Interestingly, my recognizer doesn’t do a good job at recognizing the simplest characters: 一 二 三.
Both Tomoe and my recognizer are sensitive to stroke order. However, as it seems, my recognizer is not so sensitive to stroke number. For example, く in 女 is one stroke but it’s acceptable to write it in two strokes. However, if you write く after 一 and ノ, it doesn’t work.
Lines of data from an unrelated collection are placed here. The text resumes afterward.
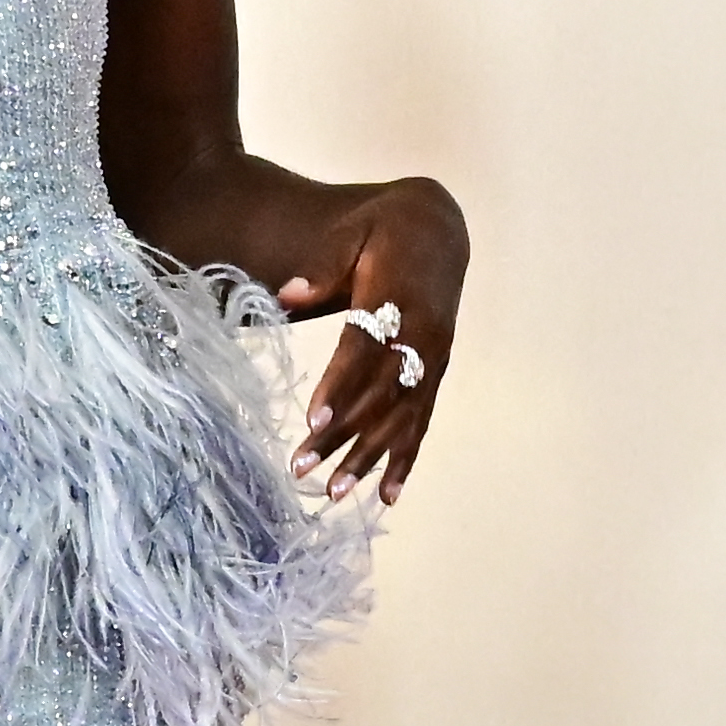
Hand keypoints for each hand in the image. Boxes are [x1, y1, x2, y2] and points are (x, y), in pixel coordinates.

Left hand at [278, 179, 468, 501]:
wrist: (439, 229)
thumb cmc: (384, 231)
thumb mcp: (352, 232)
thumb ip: (322, 266)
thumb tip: (285, 294)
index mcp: (398, 297)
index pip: (365, 350)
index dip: (340, 387)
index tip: (312, 421)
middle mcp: (422, 335)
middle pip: (380, 394)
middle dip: (343, 436)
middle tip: (304, 469)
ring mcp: (433, 358)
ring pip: (401, 417)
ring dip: (369, 457)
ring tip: (335, 492)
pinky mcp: (436, 373)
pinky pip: (422, 421)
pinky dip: (405, 459)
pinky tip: (387, 495)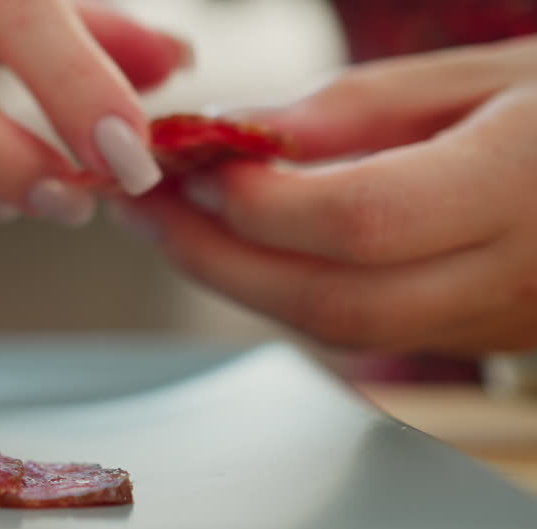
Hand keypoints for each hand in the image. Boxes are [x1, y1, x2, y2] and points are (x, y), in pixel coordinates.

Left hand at [117, 37, 536, 352]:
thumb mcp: (495, 74)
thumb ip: (361, 111)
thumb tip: (237, 134)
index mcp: (526, 186)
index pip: (366, 220)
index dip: (265, 200)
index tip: (196, 161)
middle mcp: (515, 275)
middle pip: (333, 302)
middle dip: (217, 258)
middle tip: (143, 207)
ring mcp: (498, 322)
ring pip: (338, 332)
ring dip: (236, 280)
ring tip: (170, 224)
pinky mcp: (478, 340)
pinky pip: (360, 332)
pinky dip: (283, 292)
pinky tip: (239, 248)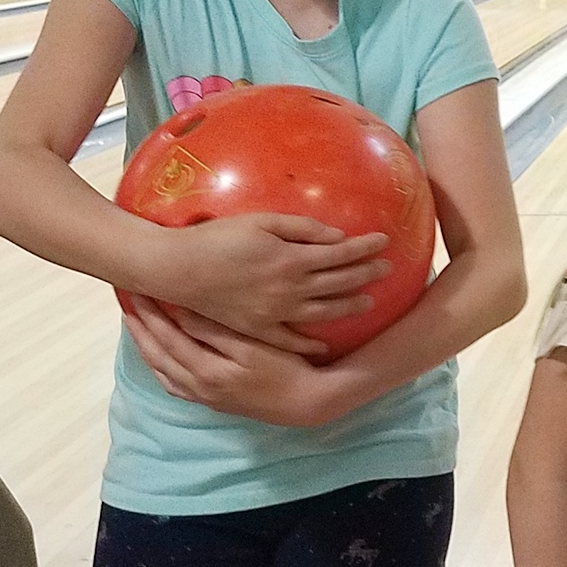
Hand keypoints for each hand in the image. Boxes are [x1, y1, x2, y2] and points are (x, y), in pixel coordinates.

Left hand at [124, 294, 350, 426]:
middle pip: (156, 353)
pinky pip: (172, 384)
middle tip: (127, 299)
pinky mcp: (210, 401)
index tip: (137, 288)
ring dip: (145, 345)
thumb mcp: (253, 346)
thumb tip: (182, 311)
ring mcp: (201, 397)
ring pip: (160, 370)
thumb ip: (215, 331)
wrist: (306, 403)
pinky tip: (158, 355)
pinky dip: (159, 366)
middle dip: (139, 325)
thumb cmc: (286, 368)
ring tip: (135, 322)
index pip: (166, 337)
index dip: (149, 312)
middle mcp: (196, 387)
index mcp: (204, 371)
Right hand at [141, 213, 391, 356]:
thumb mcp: (262, 222)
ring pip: (322, 313)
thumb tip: (337, 236)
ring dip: (348, 306)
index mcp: (292, 260)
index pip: (341, 254)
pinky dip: (310, 342)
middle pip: (338, 282)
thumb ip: (302, 228)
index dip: (365, 247)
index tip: (385, 241)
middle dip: (366, 274)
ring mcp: (274, 313)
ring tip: (368, 301)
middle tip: (388, 268)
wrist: (179, 269)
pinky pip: (290, 340)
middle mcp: (289, 290)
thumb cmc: (218, 238)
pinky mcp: (257, 328)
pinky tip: (324, 344)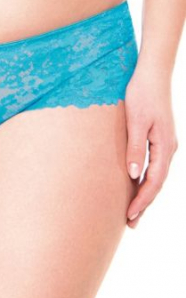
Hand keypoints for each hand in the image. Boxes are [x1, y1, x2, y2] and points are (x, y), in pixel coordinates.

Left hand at [124, 64, 178, 228]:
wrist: (152, 74)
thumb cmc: (142, 95)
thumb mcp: (136, 122)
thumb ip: (135, 149)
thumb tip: (133, 175)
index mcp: (164, 146)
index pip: (154, 182)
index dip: (142, 201)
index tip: (129, 216)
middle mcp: (168, 148)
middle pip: (157, 183)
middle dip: (144, 204)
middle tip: (130, 223)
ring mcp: (165, 144)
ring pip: (156, 176)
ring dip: (145, 195)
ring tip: (133, 212)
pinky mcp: (159, 139)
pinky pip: (154, 167)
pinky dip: (146, 181)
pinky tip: (136, 186)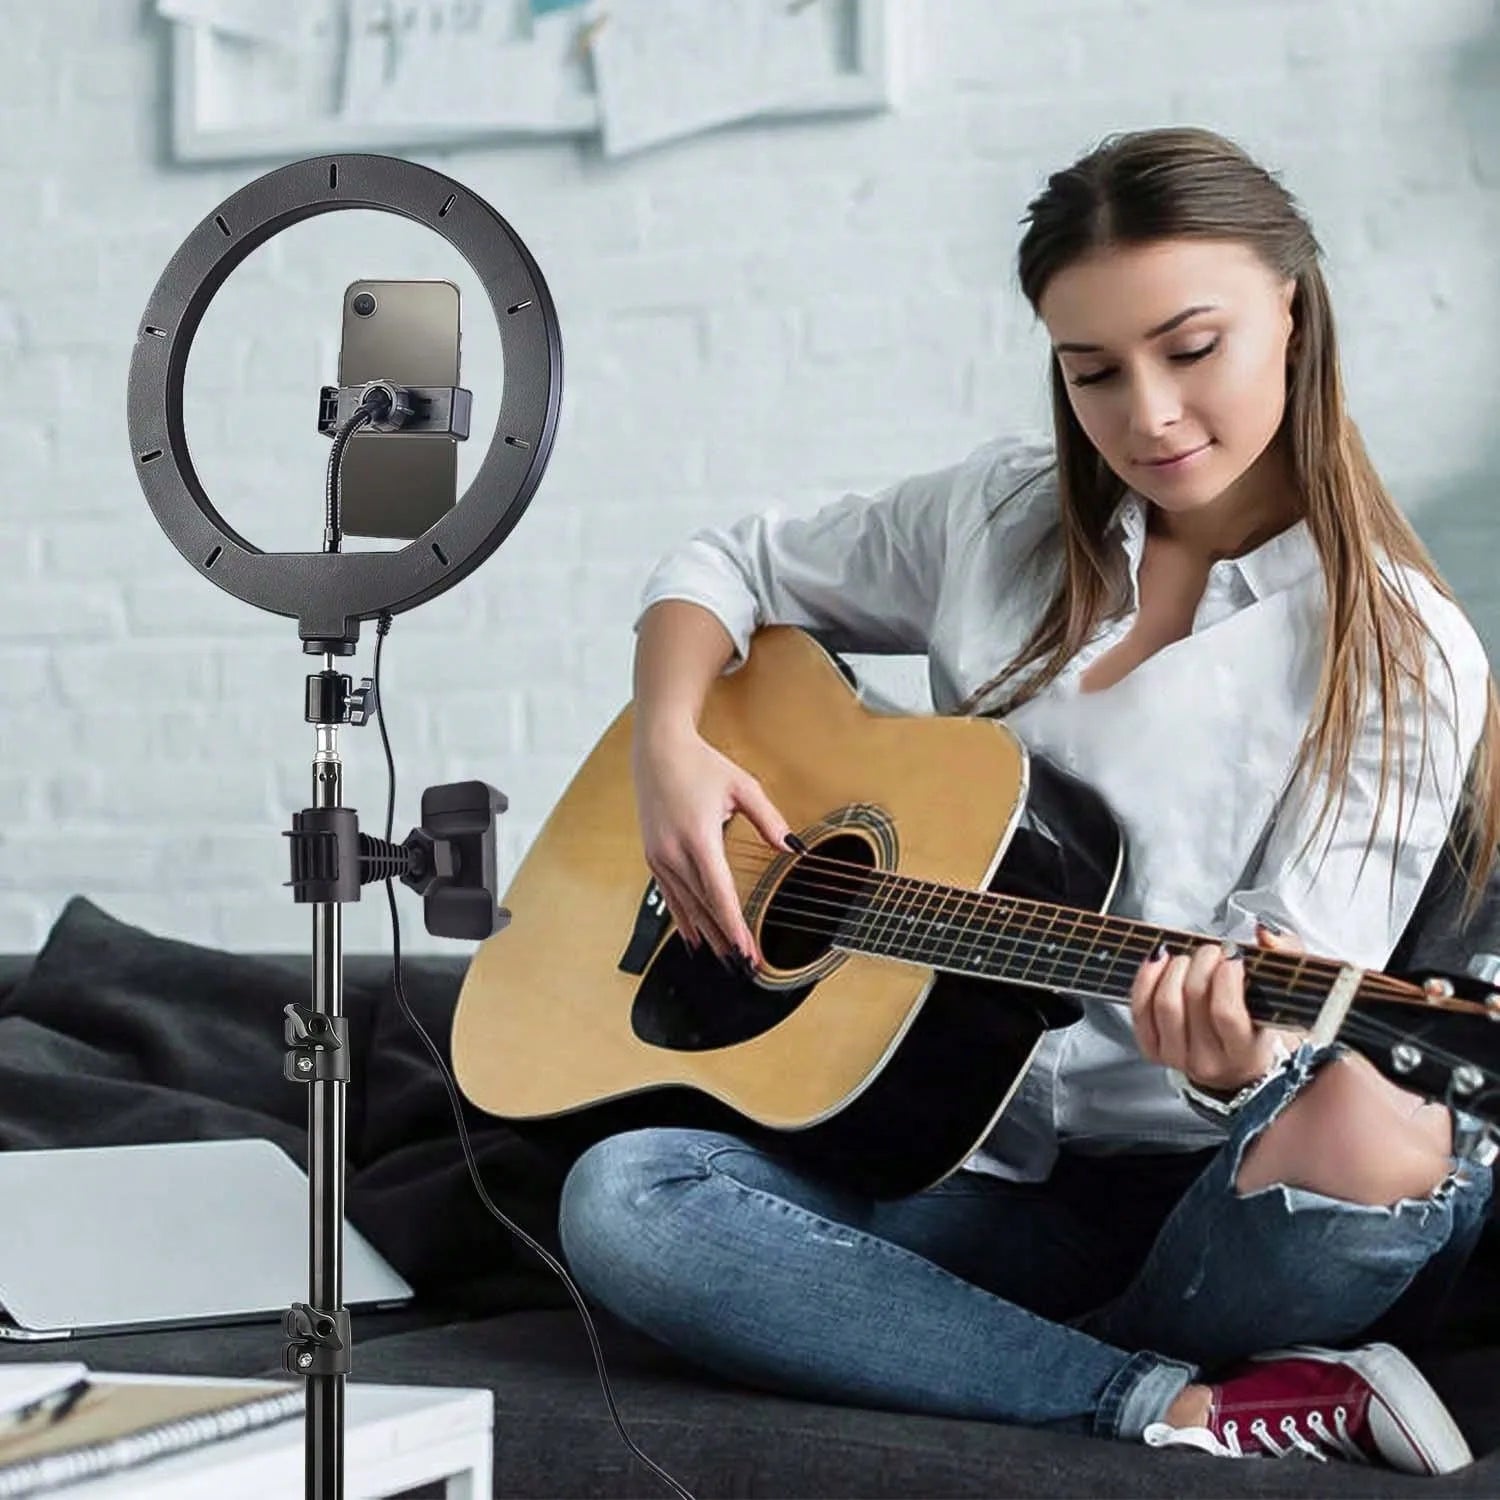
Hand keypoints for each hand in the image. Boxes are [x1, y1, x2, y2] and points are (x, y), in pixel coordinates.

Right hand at [632, 725, 791, 967]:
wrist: (658, 750)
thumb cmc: (701, 765)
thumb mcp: (743, 787)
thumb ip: (769, 819)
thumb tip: (791, 848)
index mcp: (698, 837)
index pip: (720, 894)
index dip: (735, 927)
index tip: (747, 951)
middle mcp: (674, 852)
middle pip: (703, 908)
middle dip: (724, 939)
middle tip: (743, 966)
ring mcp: (659, 856)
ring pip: (685, 906)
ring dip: (705, 935)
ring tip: (723, 959)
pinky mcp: (653, 856)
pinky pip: (670, 896)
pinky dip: (683, 919)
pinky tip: (693, 937)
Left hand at [1131, 921, 1308, 1095]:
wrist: (1237, 1061)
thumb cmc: (1259, 1023)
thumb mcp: (1284, 992)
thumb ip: (1285, 955)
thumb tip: (1263, 933)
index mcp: (1245, 1052)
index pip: (1226, 1013)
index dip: (1225, 977)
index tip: (1233, 956)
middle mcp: (1209, 1061)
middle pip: (1193, 1001)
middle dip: (1202, 962)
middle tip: (1212, 951)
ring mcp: (1177, 1056)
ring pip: (1165, 1003)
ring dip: (1175, 968)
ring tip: (1190, 958)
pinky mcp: (1152, 1049)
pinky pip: (1140, 1010)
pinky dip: (1146, 978)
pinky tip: (1159, 961)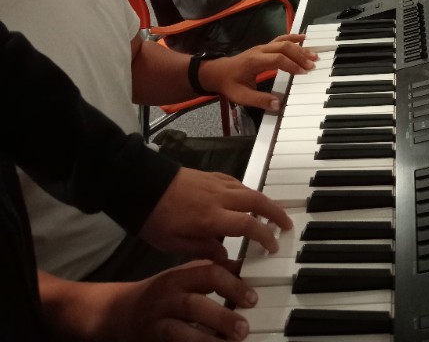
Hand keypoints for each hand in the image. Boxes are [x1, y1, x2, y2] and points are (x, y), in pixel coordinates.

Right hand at [109, 260, 257, 341]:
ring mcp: (158, 322)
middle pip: (194, 305)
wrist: (122, 311)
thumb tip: (244, 268)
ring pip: (181, 332)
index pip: (208, 274)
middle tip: (244, 328)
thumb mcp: (184, 275)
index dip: (232, 285)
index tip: (252, 298)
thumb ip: (211, 272)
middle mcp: (168, 298)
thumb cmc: (161, 292)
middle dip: (221, 317)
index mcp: (179, 276)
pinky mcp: (154, 341)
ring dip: (208, 340)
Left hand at [140, 166, 293, 254]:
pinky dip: (246, 190)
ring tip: (271, 212)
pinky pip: (235, 181)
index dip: (265, 235)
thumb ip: (203, 249)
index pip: (248, 224)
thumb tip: (225, 255)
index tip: (273, 245)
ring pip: (248, 189)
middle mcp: (218, 197)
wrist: (140, 186)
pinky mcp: (209, 175)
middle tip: (286, 224)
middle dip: (276, 212)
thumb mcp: (174, 244)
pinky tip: (245, 197)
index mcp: (211, 217)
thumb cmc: (154, 218)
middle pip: (257, 200)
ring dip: (264, 200)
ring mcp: (214, 183)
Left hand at [198, 34, 316, 111]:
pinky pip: (280, 39)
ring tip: (313, 54)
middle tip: (313, 64)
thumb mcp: (241, 96)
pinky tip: (303, 39)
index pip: (277, 59)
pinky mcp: (264, 48)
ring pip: (283, 42)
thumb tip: (277, 104)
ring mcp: (262, 47)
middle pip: (283, 47)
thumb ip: (259, 100)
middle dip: (299, 55)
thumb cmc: (229, 84)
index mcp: (254, 61)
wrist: (218, 72)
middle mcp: (259, 50)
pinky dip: (292, 38)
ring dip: (299, 48)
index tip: (303, 72)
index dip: (291, 65)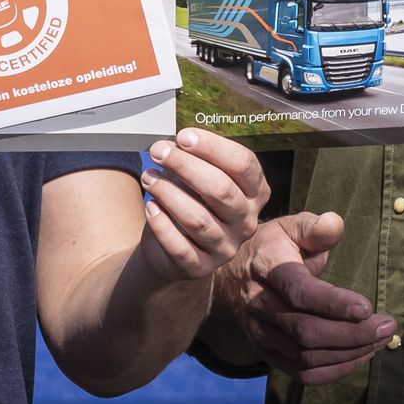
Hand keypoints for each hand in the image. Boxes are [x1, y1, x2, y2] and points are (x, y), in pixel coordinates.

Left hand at [139, 128, 267, 281]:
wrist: (171, 247)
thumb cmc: (190, 201)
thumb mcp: (199, 177)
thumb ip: (195, 159)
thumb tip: (173, 144)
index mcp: (255, 192)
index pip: (243, 164)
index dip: (213, 147)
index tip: (183, 136)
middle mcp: (247, 221)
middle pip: (220, 189)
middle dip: (185, 166)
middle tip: (158, 152)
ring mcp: (227, 248)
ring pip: (198, 218)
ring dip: (168, 193)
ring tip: (148, 177)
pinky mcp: (201, 267)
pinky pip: (180, 247)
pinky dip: (162, 225)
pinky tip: (150, 207)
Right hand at [216, 211, 394, 384]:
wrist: (234, 275)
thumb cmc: (274, 247)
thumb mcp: (291, 227)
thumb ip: (316, 227)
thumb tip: (336, 225)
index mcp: (266, 266)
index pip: (298, 291)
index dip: (332, 303)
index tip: (367, 307)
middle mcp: (258, 303)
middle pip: (306, 330)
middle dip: (353, 333)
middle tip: (387, 326)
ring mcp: (260, 331)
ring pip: (306, 356)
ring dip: (349, 353)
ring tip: (380, 340)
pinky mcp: (266, 352)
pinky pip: (302, 373)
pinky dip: (335, 370)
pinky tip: (360, 356)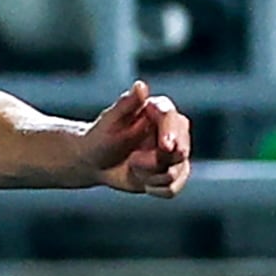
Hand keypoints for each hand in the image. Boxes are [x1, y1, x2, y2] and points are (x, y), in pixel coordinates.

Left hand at [82, 80, 191, 196]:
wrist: (95, 160)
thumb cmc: (101, 137)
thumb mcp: (110, 121)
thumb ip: (126, 104)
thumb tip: (140, 86)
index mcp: (159, 110)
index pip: (172, 118)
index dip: (171, 133)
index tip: (165, 146)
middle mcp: (174, 130)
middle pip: (181, 149)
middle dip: (158, 161)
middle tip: (134, 161)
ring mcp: (176, 152)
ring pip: (176, 171)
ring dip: (151, 176)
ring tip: (132, 166)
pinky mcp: (174, 172)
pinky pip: (173, 188)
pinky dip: (155, 189)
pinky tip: (142, 182)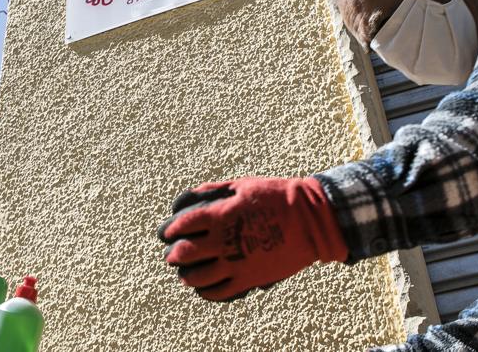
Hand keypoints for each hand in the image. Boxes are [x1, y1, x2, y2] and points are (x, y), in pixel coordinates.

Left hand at [157, 177, 346, 301]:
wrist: (310, 221)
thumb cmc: (276, 197)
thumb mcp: (243, 185)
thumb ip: (214, 191)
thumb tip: (191, 197)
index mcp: (221, 215)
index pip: (183, 225)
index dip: (170, 230)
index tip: (166, 233)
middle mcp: (224, 242)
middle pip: (186, 254)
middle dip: (174, 255)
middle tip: (171, 256)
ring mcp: (236, 263)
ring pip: (200, 278)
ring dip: (188, 276)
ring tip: (185, 275)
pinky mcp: (249, 279)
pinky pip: (221, 292)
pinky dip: (207, 293)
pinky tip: (204, 289)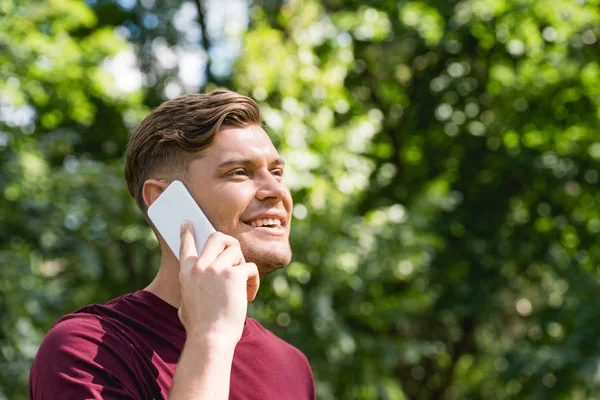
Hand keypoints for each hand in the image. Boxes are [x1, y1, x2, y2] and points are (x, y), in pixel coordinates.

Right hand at [177, 221, 259, 344]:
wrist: (210, 339)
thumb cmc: (199, 327)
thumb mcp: (186, 302)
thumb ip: (192, 286)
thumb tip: (198, 280)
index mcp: (186, 272)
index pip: (186, 244)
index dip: (188, 232)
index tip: (188, 223)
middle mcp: (200, 266)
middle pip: (217, 237)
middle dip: (229, 243)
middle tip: (235, 258)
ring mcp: (216, 268)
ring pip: (236, 250)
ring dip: (242, 265)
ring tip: (242, 285)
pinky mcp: (234, 275)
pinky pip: (249, 267)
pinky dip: (253, 281)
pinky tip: (249, 295)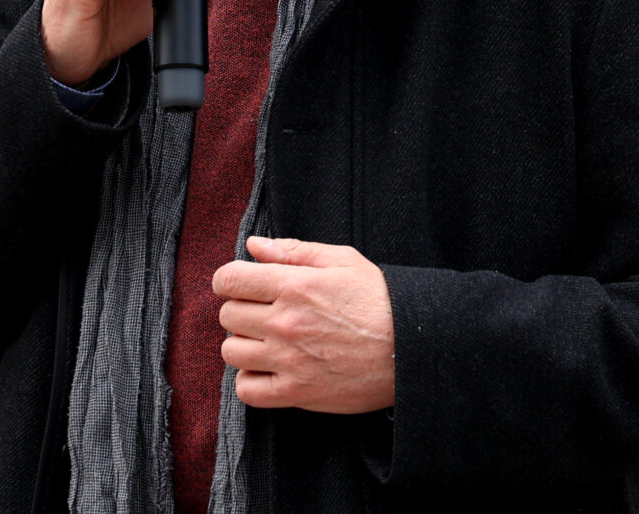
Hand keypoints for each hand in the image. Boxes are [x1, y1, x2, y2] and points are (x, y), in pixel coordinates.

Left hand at [213, 237, 395, 412]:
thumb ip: (294, 251)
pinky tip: (268, 370)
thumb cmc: (378, 300)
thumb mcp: (341, 261)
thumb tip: (254, 246)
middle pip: (228, 316)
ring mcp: (289, 360)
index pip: (229, 280)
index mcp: (293, 285)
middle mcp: (284, 323)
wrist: (410, 347)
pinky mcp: (297, 392)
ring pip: (232, 352)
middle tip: (263, 313)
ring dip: (244, 345)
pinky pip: (247, 391)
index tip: (240, 285)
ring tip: (266, 342)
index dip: (229, 280)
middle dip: (240, 310)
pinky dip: (251, 381)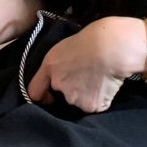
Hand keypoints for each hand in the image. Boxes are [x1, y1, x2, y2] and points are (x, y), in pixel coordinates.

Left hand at [25, 17, 146, 113]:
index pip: (34, 92)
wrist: (112, 48)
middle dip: (70, 91)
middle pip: (61, 97)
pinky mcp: (91, 106)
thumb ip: (57, 64)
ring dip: (85, 95)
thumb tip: (60, 73)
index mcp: (49, 68)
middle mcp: (59, 86)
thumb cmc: (92, 39)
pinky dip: (100, 99)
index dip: (42, 95)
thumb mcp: (66, 46)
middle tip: (84, 77)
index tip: (49, 95)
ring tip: (97, 78)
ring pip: (78, 102)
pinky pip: (95, 106)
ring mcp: (74, 99)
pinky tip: (105, 85)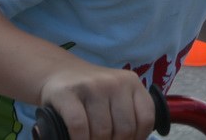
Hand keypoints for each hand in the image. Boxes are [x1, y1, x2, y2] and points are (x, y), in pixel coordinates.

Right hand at [39, 65, 154, 139]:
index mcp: (132, 83)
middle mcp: (115, 82)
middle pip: (125, 129)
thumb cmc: (92, 92)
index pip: (146, 119)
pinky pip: (79, 126)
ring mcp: (92, 86)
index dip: (138, 139)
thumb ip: (127, 115)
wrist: (59, 71)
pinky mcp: (68, 92)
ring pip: (102, 131)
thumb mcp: (116, 96)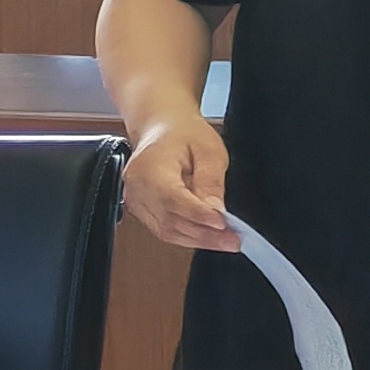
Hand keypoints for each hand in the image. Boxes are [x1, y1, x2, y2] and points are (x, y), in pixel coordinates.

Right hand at [126, 113, 238, 251]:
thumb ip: (211, 181)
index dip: (199, 216)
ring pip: (167, 231)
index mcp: (150, 169)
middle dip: (204, 235)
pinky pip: (164, 230)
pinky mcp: (142, 210)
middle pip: (169, 221)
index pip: (173, 201)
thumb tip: (216, 210)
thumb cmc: (183, 134)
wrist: (162, 128)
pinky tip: (210, 237)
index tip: (223, 225)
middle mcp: (137, 189)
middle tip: (233, 240)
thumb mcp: (209, 150)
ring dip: (198, 240)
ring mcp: (136, 201)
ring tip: (226, 241)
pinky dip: (188, 237)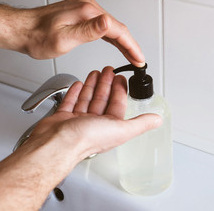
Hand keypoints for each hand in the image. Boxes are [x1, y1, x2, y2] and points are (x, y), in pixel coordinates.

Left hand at [23, 0, 144, 66]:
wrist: (23, 30)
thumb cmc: (38, 37)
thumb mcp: (63, 39)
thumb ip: (88, 32)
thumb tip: (107, 23)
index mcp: (87, 12)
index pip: (118, 30)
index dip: (131, 46)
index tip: (139, 58)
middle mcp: (88, 6)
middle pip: (118, 27)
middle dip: (130, 45)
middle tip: (138, 60)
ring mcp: (85, 9)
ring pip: (112, 27)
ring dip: (123, 42)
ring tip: (131, 56)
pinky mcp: (82, 13)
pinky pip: (103, 25)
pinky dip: (112, 37)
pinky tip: (116, 44)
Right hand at [27, 66, 161, 163]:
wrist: (56, 143)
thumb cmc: (84, 140)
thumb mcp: (121, 129)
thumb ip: (140, 124)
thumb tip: (157, 120)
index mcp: (109, 127)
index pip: (117, 104)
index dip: (120, 90)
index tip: (121, 77)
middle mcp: (94, 124)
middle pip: (102, 99)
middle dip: (106, 84)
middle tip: (108, 70)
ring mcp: (77, 121)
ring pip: (87, 99)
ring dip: (92, 85)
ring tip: (95, 73)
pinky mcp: (63, 118)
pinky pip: (71, 102)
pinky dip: (75, 93)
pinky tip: (79, 85)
Call to online handwriting database
If you’re a researcher in handwriting recognition and read this, I’m looking for a handwriting database of Chinese characters (kanji or hanzi). Please contact me if you can help me.
What’s next?
- Try more sophisticated feature vectors
- Try more sophisticated initial state alignment
- Try stroke and sub-stroke HMMs
- Collect more data
- Try techniques other than HMMs
June 24th, 2008 at 11:16 pm
Very interesting results! Free Software is really missing a good kanji recognition software. Is there any literature about handwriting recognition software?
July 4th, 2008 at 4:52 pm
If you search for “handwriting recognition”, there are a few results but I’ve never bought any of those books.